Für die Einsetzung eines oder einer Beauftragten der Bundesregierung plädierte Caritas-Präsident Michael Landau. Er forderte ein breites Bündnis aus Bund, Ländern, Gemeinden, Kirchen und Religionsgemeinschaften, Wirtschaft und Zivilgesellschaft. "Wir müssen das Virus isolieren, und nicht die Menschen", richtete er sich bei den Beratungen an die Regierung, wie der APA danach berichtet wurde. Zudem benötige es eine Enttabuisierung des Themas mit medienwirksamen Kampagnen.

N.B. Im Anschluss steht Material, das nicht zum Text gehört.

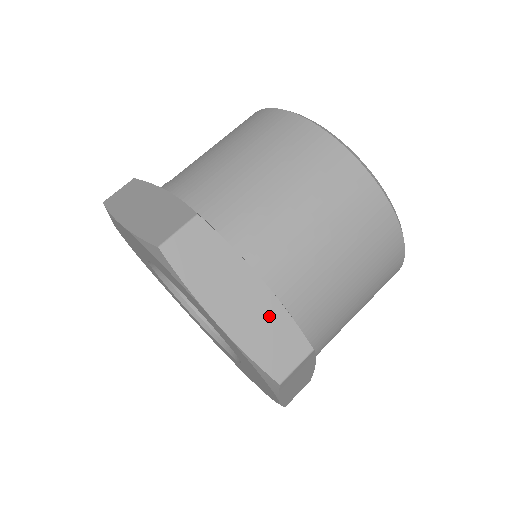
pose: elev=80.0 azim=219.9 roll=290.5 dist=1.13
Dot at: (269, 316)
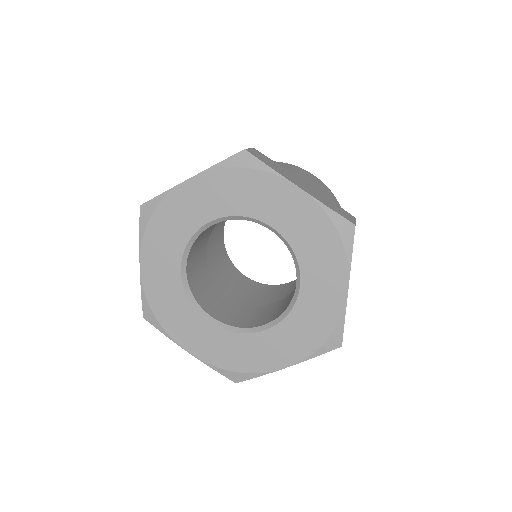
Dot at: occluded
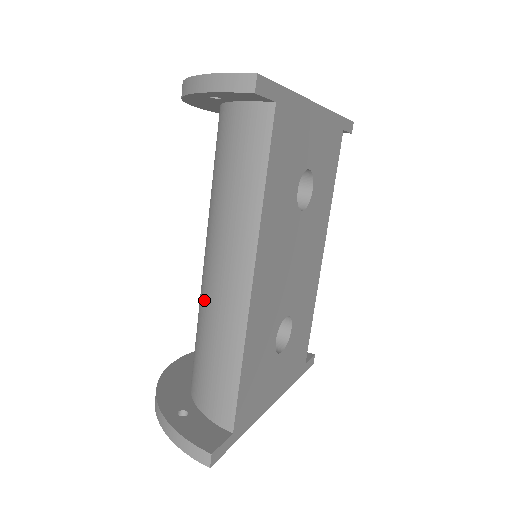
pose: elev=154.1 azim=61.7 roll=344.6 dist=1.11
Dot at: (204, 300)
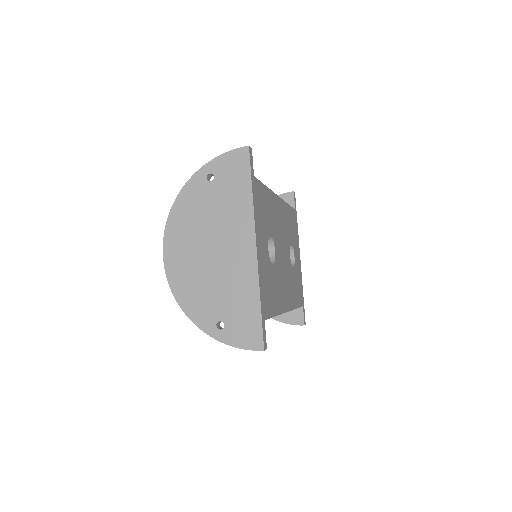
Dot at: occluded
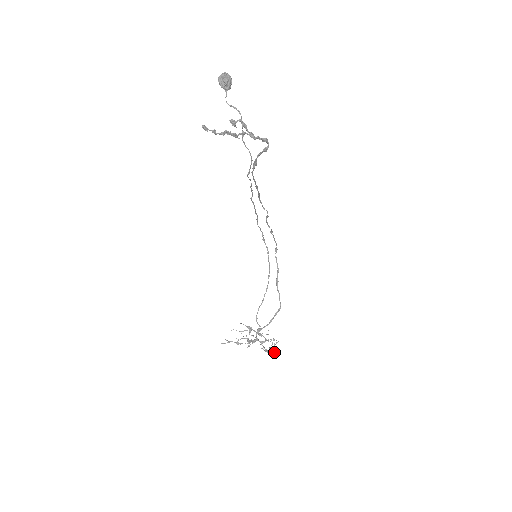
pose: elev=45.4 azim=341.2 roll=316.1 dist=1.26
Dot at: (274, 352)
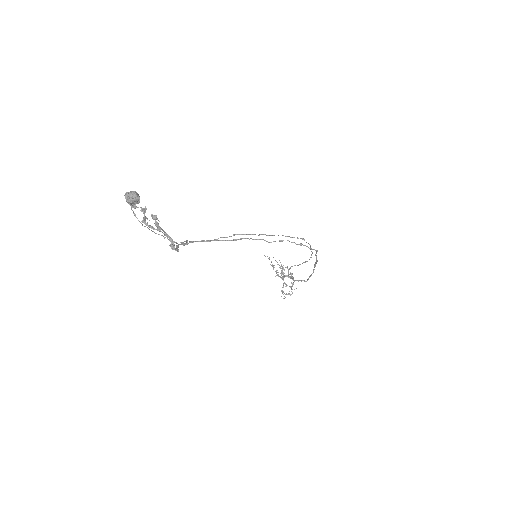
Dot at: (285, 297)
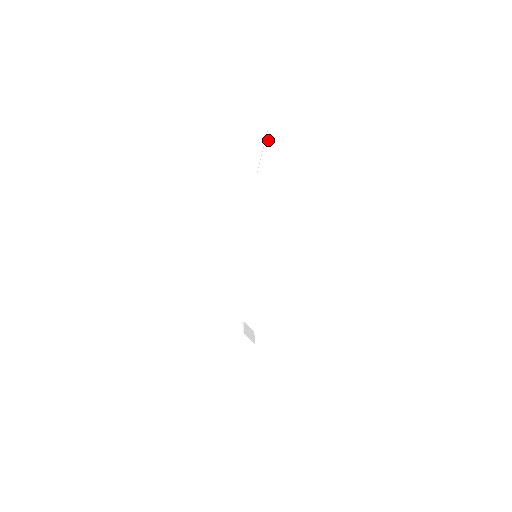
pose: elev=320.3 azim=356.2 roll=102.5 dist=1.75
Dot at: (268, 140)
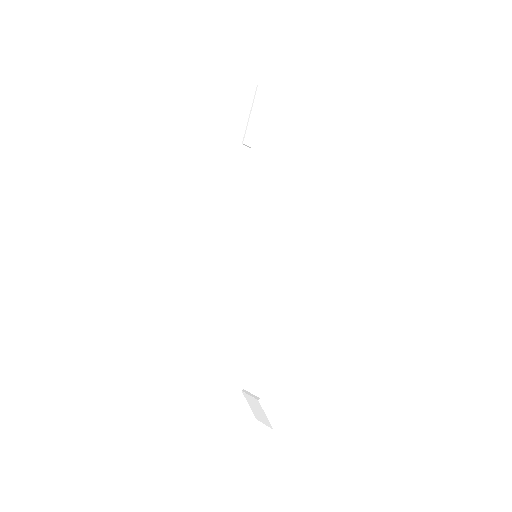
Dot at: (258, 96)
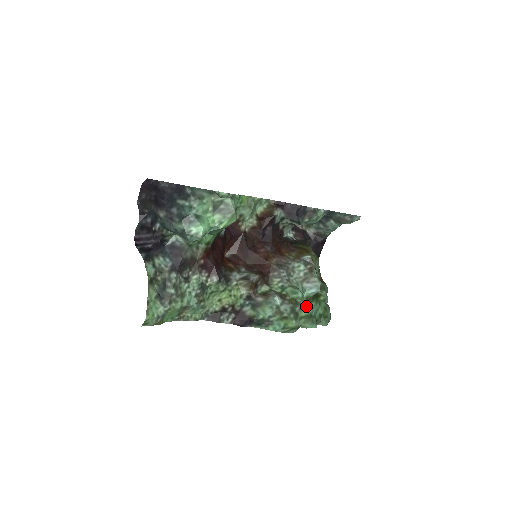
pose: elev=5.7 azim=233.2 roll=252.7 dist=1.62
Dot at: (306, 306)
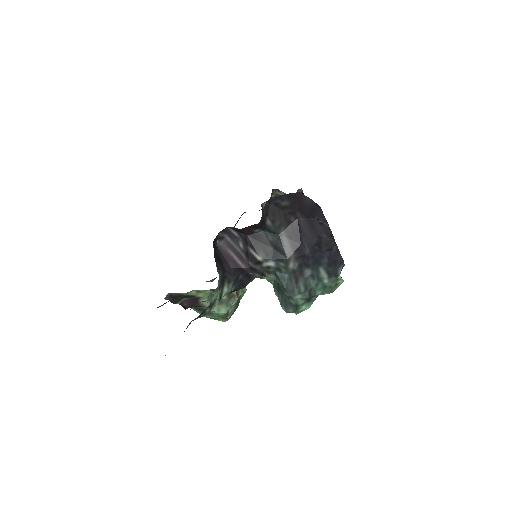
Dot at: occluded
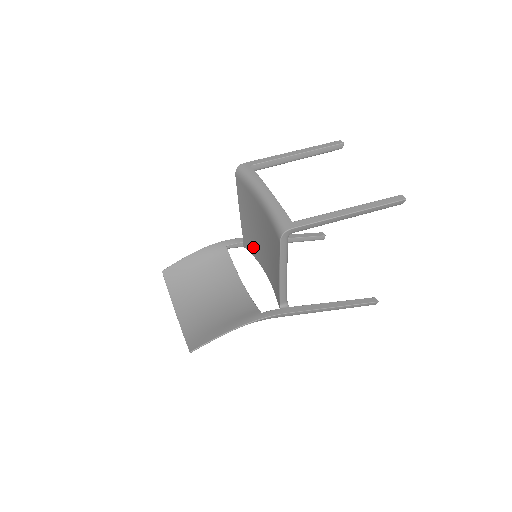
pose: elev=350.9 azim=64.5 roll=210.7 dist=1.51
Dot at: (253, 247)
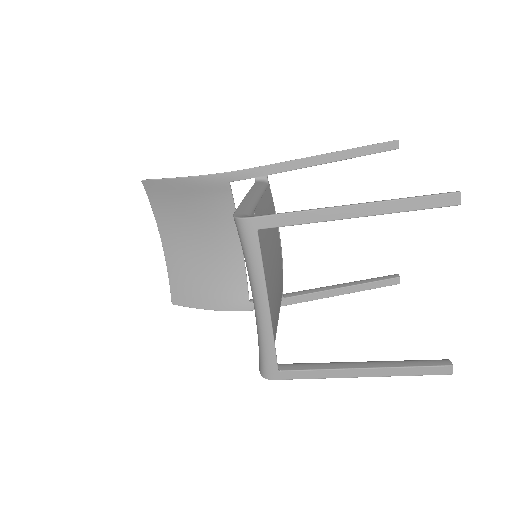
Dot at: occluded
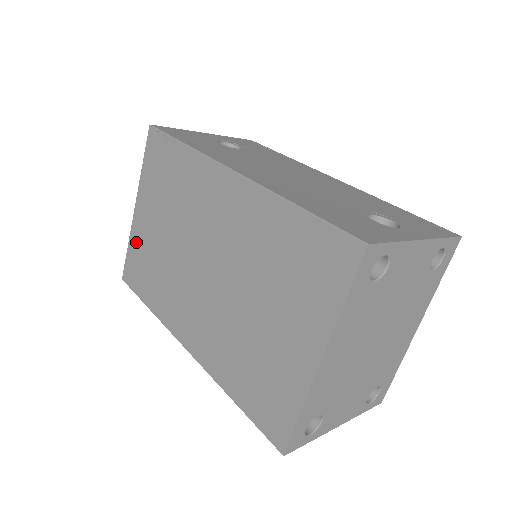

"Dass das Thema Einsamkeit ganzheitlich und breit in den Blick genommen werden muss, ist eine wichtige Lernerfahrung aus der Corona-Krise", hatte auch Diakonie-Direktorin Maria Katharina Moser im Vorfeld des Runden Tisches gesagt. "In der ersten Phase der Corona-Krise lag der Fokus auf virologischen und infektiologischen Betrachtungsweisen. Aber Gesundheit hat auch eine psychische, soziale und spirituelle Dimension."

Volkshilfe-Direktor Erich Fenninger wiederum forderte Maßnahmen gegen den "Kollaps der Angehörigenpflege". Es brauche eine österreichweite, einheitliche Erhöhung der verrechenbaren Stunden für die mobile Pflege und Betreuung sowie ein kostenloses Coaching für pflegende Angehörige. Fenninger verwies zudem darauf, dass die Preisentwicklung für Schutzkleidung und Hygienemittel in den vergangenen Monaten starken Schwankungen unterworfen waren.

Enttäuscht über den Runden Tisch zeigte sich FPÖ-Obmann Norbert Hofer. "Mehr als Lippenbekenntnisse und schöne Worte von Regierungsseite" hätten die geladenen Vertreter von Caritas, Hilfswerk, Diakonie oder Pensionistenverband nicht zu hören bekommen, resümierte er. "Der Kanzler plädierte zwar für ein stärkeres Bewusstsein, blieb aber konkrete Antworten und Maßnahmen schuldig", befand Hofer.